On May 18, 2006, at 11:58 AM, Robert Walker wrote:

Understood, I'm doing something very similar to that in that same project. For us, unfortunately, we brought MySQL to it's knees with the shear number and frequency of insert/update calls to the database. After switching to InnoDB (which performed better than MyISAM in our case) and a lot of database tuning we decided to try OpenBase. Obviously, we would have liked to use MySQL for cost reasons, but just couldn't get the needed performance.

PostgreSQL or FrontBase would be better choices for cost reasons. And performance and conformance to standards. Yes, FrontBase is now free.

Chuck


In fact (as I now recall) we had a very similar problem. I don't believe ours was with PK generation, but we were getting some duplicate entries in the database due to "race conditions" on the inserts. In our case we had to catch the exception and recover by making a second attempt on the failed insert. It may be necessary for you to do something similar.

I'll watch this thread. If there is a better fix for this issue, I'd sure like to know.

On May 18, 2006, at 2:35 PM, Randy Wigginton wrote:

Thanks. The issue is not MySQL speed. I’m extremely happy with the performance of MySQL. I am gathering information from a webservice; thus, it is the gating operation. If I have two separate threads querying the webservice, I get the results twice as fast. During all of this my load goes up to maybe.. 0.03



From: [EMAIL PROTECTED] [mailto:webobjects-dev-bounces [EMAIL PROTECTED] On Behalf Of Robert Walker
Sent: Thursday, May 18, 2006 2:24 PM
To: Development WebObjects
Subject: Re: PK Generation in MySQL



Randy,



Generally PK generation is a function EOF not MySQL. There are plug-ins that support database native PK generation, as is the case with "OpenBasePKPlugIn." but I'm not aware of anything similar for MySQL.

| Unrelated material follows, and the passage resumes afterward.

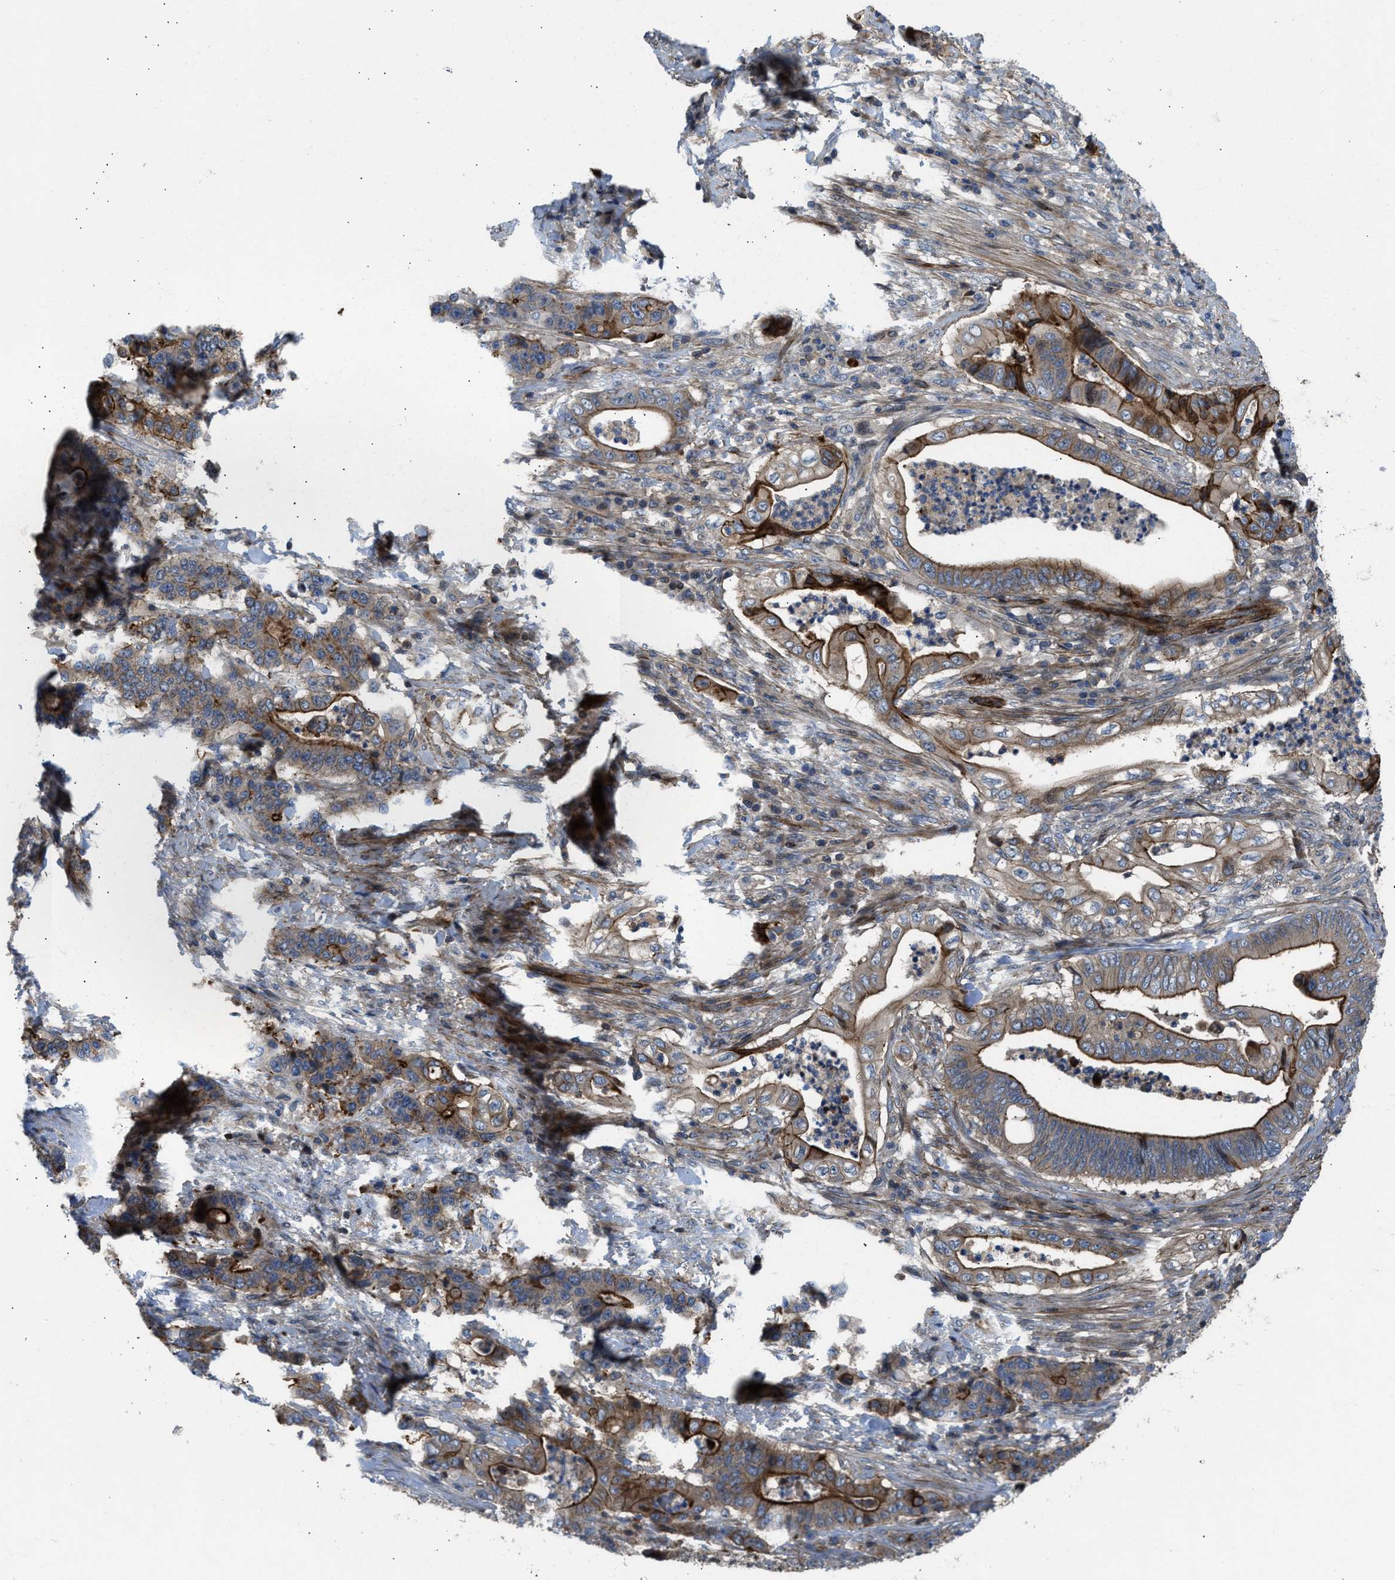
{"staining": {"intensity": "moderate", "quantity": ">75%", "location": "cytoplasmic/membranous"}, "tissue": "stomach cancer", "cell_type": "Tumor cells", "image_type": "cancer", "snomed": [{"axis": "morphology", "description": "Adenocarcinoma, NOS"}, {"axis": "topography", "description": "Stomach"}], "caption": "Adenocarcinoma (stomach) stained for a protein (brown) displays moderate cytoplasmic/membranous positive staining in approximately >75% of tumor cells.", "gene": "NYNRIN", "patient": {"sex": "female", "age": 73}}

In any case, unless you're using something special, this problem likely has nothing to do with MySQL. The problem would exist no matter what data store is used.

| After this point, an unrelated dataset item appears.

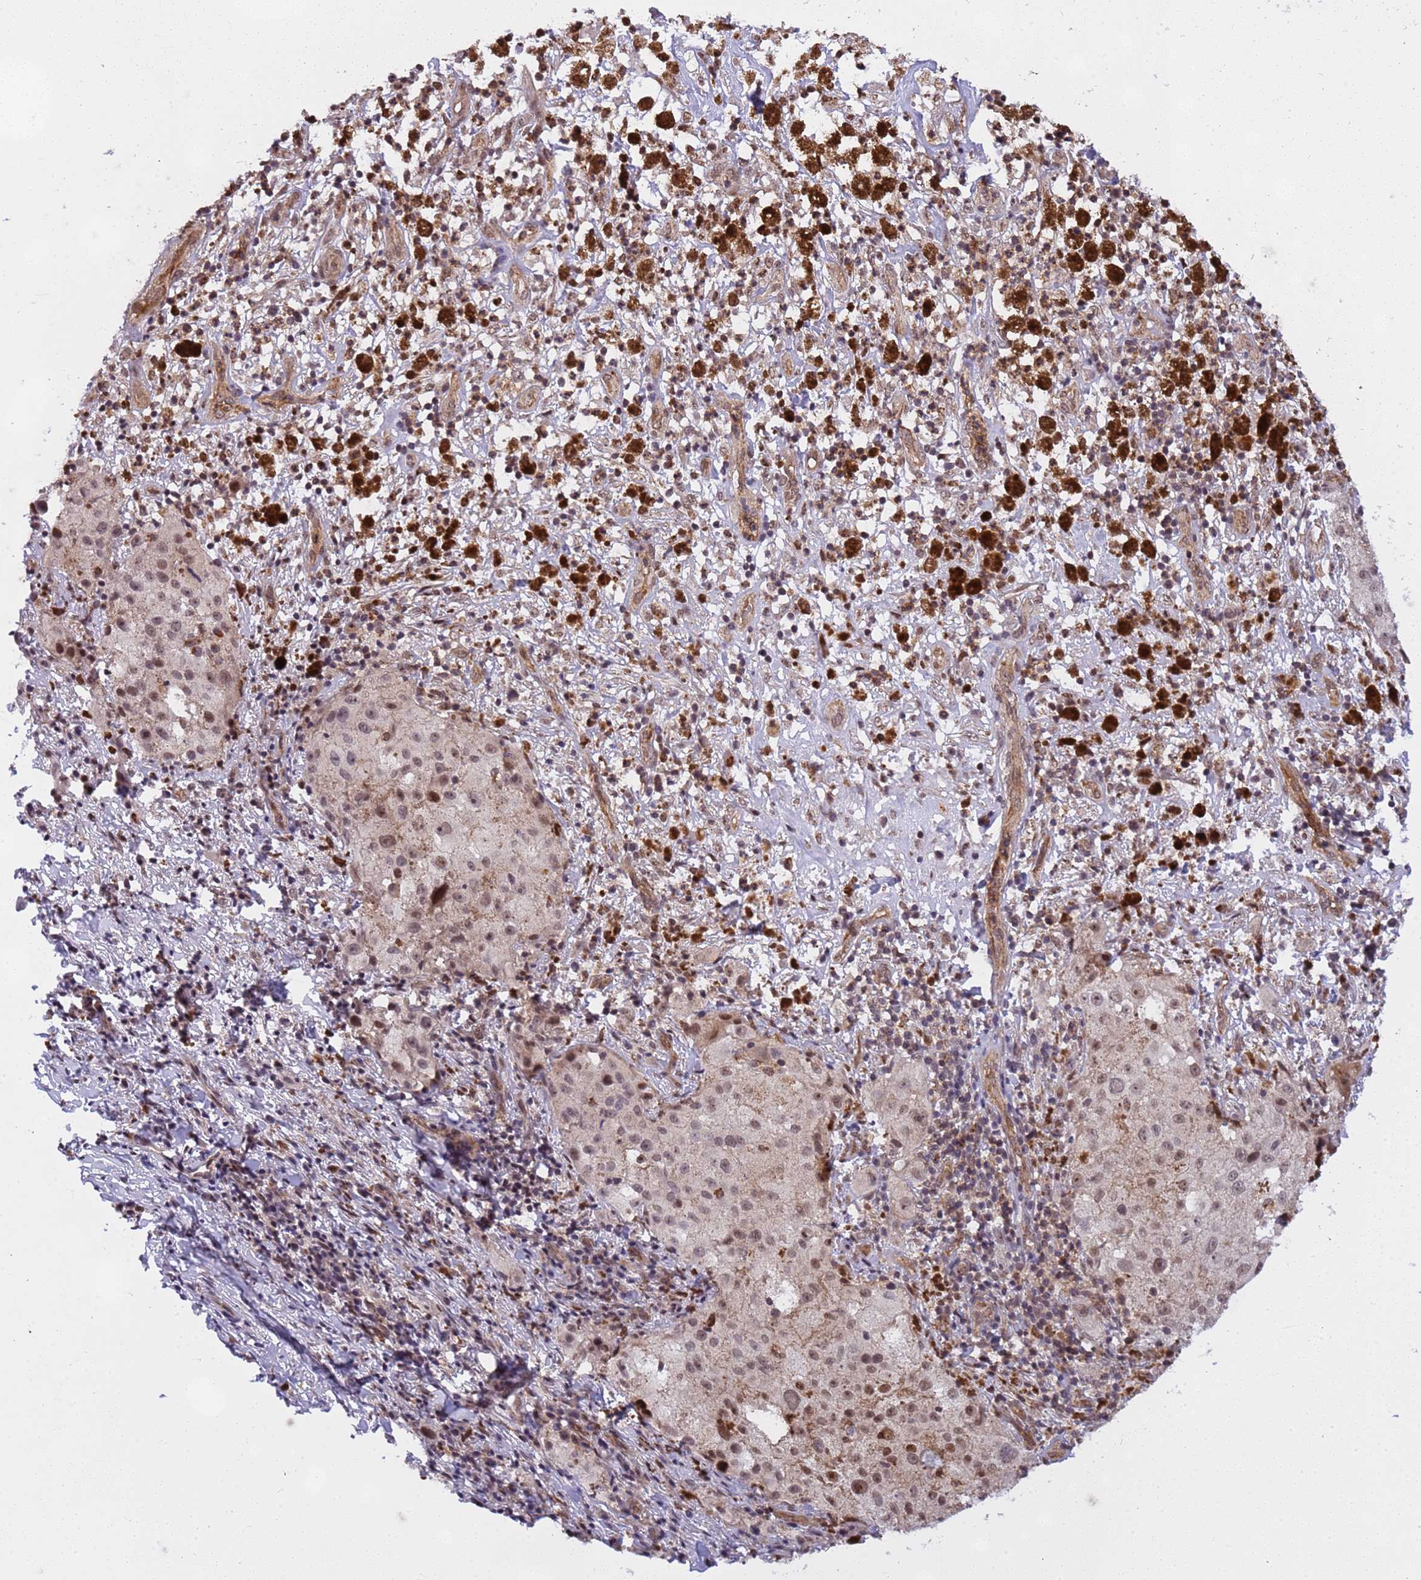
{"staining": {"intensity": "weak", "quantity": ">75%", "location": "nuclear"}, "tissue": "melanoma", "cell_type": "Tumor cells", "image_type": "cancer", "snomed": [{"axis": "morphology", "description": "Necrosis, NOS"}, {"axis": "morphology", "description": "Malignant melanoma, NOS"}, {"axis": "topography", "description": "Skin"}], "caption": "This histopathology image shows malignant melanoma stained with IHC to label a protein in brown. The nuclear of tumor cells show weak positivity for the protein. Nuclei are counter-stained blue.", "gene": "EMC2", "patient": {"sex": "female", "age": 87}}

This may have something to do with the batched PK generation used by EOF, or improper use of locking on your EOEditingContexts.



Is it absolutely necessary to multi-thread your inserts? If you're expecting better performance from MySQL, I don't think you'll get what you expect. MySQL will just queue up the inserts and do them in sequence anyway. At least this is my experience with MySQL. In fact we had to go to OpenBase for a project just because MySQL insert/update performance was abysmal. OpenBase performed at least 10x faster than MySQL on insert/update.

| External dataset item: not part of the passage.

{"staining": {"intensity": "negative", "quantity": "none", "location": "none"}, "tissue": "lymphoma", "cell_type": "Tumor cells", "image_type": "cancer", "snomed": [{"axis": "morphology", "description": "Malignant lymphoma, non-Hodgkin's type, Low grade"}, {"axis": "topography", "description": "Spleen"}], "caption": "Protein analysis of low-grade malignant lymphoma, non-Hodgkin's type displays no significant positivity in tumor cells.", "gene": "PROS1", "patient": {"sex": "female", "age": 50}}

Also, it's my understanding that EOF is not threaded anyway. Could be wrong on this point.



On May 18, 2006, at 1:50 PM, Randy Wigginton wrote:




This seems like a surprisingly obvious bug, so I figured I’d better ask what I’m doing wrong.



I have some code that writes records to a MySQL DB. The PK is a simple INT, and the field is the only one the record locks on. Everything works fine in a single thread… but when I start a second thread writing to the table, sooner or later one thread gets a “duplicate entry ‘187451’ for key 1.”



Do I need to do something special for MySQL to get PK generation working correctly?